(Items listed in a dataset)
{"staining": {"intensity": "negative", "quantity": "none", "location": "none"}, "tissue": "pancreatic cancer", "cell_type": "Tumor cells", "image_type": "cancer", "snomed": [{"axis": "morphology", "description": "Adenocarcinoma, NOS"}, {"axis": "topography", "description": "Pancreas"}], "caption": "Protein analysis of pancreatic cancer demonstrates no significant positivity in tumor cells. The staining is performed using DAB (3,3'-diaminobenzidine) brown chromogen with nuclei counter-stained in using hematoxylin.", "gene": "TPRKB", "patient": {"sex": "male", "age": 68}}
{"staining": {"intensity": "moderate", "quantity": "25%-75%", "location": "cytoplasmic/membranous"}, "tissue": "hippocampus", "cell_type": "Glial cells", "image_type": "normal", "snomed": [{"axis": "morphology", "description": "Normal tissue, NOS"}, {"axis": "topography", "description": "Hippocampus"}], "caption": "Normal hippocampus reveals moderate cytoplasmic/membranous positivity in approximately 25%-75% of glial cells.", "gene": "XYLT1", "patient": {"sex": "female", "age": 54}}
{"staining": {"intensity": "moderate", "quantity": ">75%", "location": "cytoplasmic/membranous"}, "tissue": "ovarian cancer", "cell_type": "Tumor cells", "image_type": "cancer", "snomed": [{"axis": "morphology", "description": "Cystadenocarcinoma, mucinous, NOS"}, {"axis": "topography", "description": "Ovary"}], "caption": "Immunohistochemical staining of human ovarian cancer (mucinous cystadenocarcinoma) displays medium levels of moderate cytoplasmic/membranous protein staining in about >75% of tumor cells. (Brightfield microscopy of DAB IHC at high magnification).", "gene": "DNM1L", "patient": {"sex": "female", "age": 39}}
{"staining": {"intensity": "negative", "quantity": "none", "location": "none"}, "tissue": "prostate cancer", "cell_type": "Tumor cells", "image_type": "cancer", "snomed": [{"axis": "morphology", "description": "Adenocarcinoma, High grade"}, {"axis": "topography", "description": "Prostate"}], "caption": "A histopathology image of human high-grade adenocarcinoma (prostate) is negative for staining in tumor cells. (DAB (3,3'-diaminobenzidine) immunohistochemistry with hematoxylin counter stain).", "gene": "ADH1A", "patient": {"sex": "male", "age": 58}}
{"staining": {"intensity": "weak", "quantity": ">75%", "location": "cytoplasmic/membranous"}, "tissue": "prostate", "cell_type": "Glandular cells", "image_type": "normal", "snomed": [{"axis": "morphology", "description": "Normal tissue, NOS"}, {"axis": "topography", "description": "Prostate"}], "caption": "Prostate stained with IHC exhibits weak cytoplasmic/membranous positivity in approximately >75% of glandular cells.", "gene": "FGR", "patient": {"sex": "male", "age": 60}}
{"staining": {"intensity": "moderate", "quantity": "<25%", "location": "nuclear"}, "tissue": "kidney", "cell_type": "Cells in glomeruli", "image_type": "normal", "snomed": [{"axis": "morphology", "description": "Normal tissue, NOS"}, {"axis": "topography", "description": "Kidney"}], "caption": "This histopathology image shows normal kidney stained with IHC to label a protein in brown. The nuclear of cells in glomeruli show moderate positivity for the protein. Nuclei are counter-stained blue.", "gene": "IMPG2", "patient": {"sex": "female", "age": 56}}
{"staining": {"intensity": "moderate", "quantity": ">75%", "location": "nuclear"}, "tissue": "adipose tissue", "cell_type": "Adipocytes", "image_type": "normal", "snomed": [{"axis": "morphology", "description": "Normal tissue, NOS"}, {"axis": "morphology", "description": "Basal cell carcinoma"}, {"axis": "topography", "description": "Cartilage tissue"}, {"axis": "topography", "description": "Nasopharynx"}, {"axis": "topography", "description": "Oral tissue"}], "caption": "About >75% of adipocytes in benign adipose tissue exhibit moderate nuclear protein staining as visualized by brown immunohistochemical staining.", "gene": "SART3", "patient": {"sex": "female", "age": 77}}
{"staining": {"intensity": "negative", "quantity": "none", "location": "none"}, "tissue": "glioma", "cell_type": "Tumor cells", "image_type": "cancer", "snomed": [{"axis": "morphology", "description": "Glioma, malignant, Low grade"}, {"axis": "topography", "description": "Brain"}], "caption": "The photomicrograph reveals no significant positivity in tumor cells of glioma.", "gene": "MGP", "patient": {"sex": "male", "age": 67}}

— THE TASK —
Copy out the data above word for word, starting at its first line and ending with the line that contains "hippocampus reveals moderate".

— EXERCISE RESULT —
{"staining": {"intensity": "negative", "quantity": "none", "location": "none"}, "tissue": "pancreatic cancer", "cell_type": "Tumor cells", "image_type": "cancer", "snomed": [{"axis": "morphology", "description": "Adenocarcinoma, NOS"}, {"axis": "topography", "description": "Pancreas"}], "caption": "Protein analysis of pancreatic cancer demonstrates no significant positivity in tumor cells. The staining is performed using DAB (3,3'-diaminobenzidine) brown chromogen with nuclei counter-stained in using hematoxylin.", "gene": "TPRKB", "patient": {"sex": "male", "age": 68}}
{"staining": {"intensity": "moderate", "quantity": "25%-75%", "location": "cytoplasmic/membranous"}, "tissue": "hippocampus", "cell_type": "Glial cells", "image_type": "normal", "snomed": [{"axis": "morphology", "description": "Normal tissue, NOS"}, {"axis": "topography", "description": "Hippocampus"}], "caption": "Normal hippocampus reveals moderate cytoplasmic/membranous positivity in approximately 25%-75% of glial cells.", "gene": "XYLT1", "patient": {"sex": "female", "age": 54}}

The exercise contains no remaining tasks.